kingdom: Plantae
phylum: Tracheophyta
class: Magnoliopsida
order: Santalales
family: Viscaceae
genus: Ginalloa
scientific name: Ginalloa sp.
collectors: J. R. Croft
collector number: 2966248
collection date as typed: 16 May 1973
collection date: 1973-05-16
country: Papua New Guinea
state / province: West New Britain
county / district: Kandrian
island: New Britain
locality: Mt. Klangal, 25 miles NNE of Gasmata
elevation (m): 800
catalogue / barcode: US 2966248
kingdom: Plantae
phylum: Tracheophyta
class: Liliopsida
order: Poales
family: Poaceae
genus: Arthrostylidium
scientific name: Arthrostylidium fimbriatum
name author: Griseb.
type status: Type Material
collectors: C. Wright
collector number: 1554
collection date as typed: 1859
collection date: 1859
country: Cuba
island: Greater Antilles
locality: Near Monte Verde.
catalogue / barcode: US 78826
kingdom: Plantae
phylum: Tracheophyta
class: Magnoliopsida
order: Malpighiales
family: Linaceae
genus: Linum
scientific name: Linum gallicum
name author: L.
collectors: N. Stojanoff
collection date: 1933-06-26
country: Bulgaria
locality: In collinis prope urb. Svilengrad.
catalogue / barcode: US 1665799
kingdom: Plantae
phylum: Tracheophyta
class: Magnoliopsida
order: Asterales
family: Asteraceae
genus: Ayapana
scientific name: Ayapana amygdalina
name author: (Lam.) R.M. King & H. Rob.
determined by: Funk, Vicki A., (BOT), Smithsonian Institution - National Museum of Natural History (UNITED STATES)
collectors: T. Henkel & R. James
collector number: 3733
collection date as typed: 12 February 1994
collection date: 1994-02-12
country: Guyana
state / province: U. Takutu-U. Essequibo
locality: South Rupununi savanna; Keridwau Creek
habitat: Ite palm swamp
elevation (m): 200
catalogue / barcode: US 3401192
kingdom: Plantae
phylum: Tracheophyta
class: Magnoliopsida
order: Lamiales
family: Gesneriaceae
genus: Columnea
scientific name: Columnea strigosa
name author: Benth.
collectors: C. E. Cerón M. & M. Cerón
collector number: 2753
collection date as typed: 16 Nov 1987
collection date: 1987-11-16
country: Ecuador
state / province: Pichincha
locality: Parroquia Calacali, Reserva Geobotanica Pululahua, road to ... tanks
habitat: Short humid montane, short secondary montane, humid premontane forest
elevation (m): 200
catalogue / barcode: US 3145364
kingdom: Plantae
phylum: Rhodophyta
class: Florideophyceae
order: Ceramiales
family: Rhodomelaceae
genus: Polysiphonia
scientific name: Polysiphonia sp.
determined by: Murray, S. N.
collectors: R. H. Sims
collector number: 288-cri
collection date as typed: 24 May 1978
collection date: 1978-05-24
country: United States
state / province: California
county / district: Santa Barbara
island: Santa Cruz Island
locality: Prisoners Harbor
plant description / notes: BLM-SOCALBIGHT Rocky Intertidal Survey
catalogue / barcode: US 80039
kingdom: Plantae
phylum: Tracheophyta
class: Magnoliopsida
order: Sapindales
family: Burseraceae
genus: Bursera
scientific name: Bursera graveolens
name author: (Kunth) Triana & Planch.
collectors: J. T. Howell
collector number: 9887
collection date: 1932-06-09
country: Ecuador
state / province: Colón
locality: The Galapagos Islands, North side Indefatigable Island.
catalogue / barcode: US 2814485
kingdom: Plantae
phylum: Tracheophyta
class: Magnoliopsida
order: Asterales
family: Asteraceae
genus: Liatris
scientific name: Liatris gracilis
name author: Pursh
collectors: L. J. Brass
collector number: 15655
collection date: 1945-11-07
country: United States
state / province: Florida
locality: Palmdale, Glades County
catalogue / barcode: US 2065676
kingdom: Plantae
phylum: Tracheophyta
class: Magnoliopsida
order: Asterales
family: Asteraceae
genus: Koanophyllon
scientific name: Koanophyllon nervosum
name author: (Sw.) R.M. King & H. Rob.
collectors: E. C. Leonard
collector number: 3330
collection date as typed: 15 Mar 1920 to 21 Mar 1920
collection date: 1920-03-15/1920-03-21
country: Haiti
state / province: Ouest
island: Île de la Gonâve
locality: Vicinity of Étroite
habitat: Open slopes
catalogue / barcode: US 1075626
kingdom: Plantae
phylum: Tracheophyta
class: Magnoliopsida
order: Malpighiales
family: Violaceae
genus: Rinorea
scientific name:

+++

▶ [Instruction]: Could you output every line above without changing a single character?

▶ [Answer to the exercise]:
kingdom: Plantae
phylum: Tracheophyta
class: Magnoliopsida
order: Santalales
family: Viscaceae
genus: Ginalloa
scientific name: Ginalloa sp.
collectors: J. R. Croft
collector number: 2966248
collection date as typed: 16 May 1973
collection date: 1973-05-16
country: Papua New Guinea
state / province: West New Britain
county / district: Kandrian
island: New Britain
locality: Mt. Klangal, 25 miles NNE of Gasmata
elevation (m): 800
catalogue / barcode: US 2966248
kingdom: Plantae
phylum: Tracheophyta
class: Liliopsida
order: Poales
family: Poaceae
genus: Arthrostylidium
scientific name: Arthrostylidium fimbriatum
name author: Griseb.
type status: Type Material
collectors: C. Wright
collector number: 1554
collection date as typed: 1859
collection date: 1859
country: Cuba
island: Greater Antilles
locality: Near Monte Verde.
catalogue / barcode: US 78826
kingdom: Plantae
phylum: Tracheophyta
class: Magnoliopsida
order: Malpighiales
family: Linaceae
genus: Linum
scientific name: Linum gallicum
name author: L.
collectors: N. Stojanoff
collection date: 1933-06-26
country: Bulgaria
locality: In collinis prope urb. Svilengrad.
catalogue / barcode: US 1665799
kingdom: Plantae
phylum: Tracheophyta
class: Magnoliopsida
order: Asterales
family: Asteraceae
genus: Ayapana
scientific name: Ayapana amygdalina
name author: (Lam.) R.M. King & H. Rob.
determined by: Funk, Vicki A., (BOT), Smithsonian Institution - National Museum of Natural History (UNITED STATES)
collectors: T. Henkel & R. James
collector number: 3733
collection date as typed: 12 February 1994
collection date: 1994-02-12
country: Guyana
state / province: U. Takutu-U. Essequibo
locality: South Rupununi savanna; Keridwau Creek
habitat: Ite palm swamp
elevation (m): 200
catalogue / barcode: US 3401192
kingdom: Plantae
phylum: Tracheophyta
class: Magnoliopsida
order: Lamiales
family: Gesneriaceae
genus: Columnea
scientific name: Columnea strigosa
name author: Benth.
collectors: C. E. Cerón M. & M. Cerón
collector number: 2753
collection date as typed: 16 Nov 1987
collection date: 1987-11-16
country: Ecuador
state / province: Pichincha
locality: Parroquia Calacali, Reserva Geobotanica Pululahua, road to ... tanks
habitat: Short humid montane, short secondary montane, humid premontane forest
elevation (m): 200
catalogue / barcode: US 3145364
kingdom: Plantae
phylum: Rhodophyta
class: Florideophyceae
order: Ceramiales
family: Rhodomelaceae
genus: Polysiphonia
scientific name: Polysiphonia sp.
determined by: Murray, S. N.
collectors: R. H. Sims
collector number: 288-cri
collection date as typed: 24 May 1978
collection date: 1978-05-24
country: United States
state / province: California
county / district: Santa Barbara
island: Santa Cruz Island
locality: Prisoners Harbor
plant description / notes: BLM-SOCALBIGHT Rocky Intertidal Survey
catalogue / barcode: US 80039
kingdom: Plantae
phylum: Tracheophyta
class: Magnoliopsida
order: Sapindales
family: Burseraceae
genus: Bursera
scientific name: Bursera graveolens
name author: (Kunth) Triana & Planch.
collectors: J. T. Howell
collector number: 9887
collection date: 1932-06-09
country: Ecuador
state / province: Colón
locality: The Galapagos Islands, North side Indefatigable Island.
catalogue / barcode: US 2814485
kingdom: Plantae
phylum: Tracheophyta
class: Magnoliopsida
order: Asterales
family: Asteraceae
genus: Liatris
scientific name: Liatris gracilis
name author: Pursh
collectors: L. J. Brass
collector number: 15655
collection date: 1945-11-07
country: United States
state / province: Florida
locality: Palmdale, Glades County
catalogue / barcode: US 2065676
kingdom: Plantae
phylum: Tracheophyta
class: Magnoliopsida
order: Asterales
family: Asteraceae
genus: Koanophyllon
scientific name: Koanophyllon nervosum
name author: (Sw.) R.M. King & H. Rob.
collectors: E. C. Leonard
collector number: 3330
collection date as typed: 15 Mar 1920 to 21 Mar 1920
collection date: 1920-03-15/1920-03-21
country: Haiti
state / province: Ouest
island: Île de la Gonâve
locality: Vicinity of Étroite
habitat: Open slopes
catalogue / barcode: US 1075626
kingdom: Plantae
phylum: Tracheophyta
class: Magnoliopsida
order: Malpighiales
family: Violaceae
genus: Rinorea
scientific name:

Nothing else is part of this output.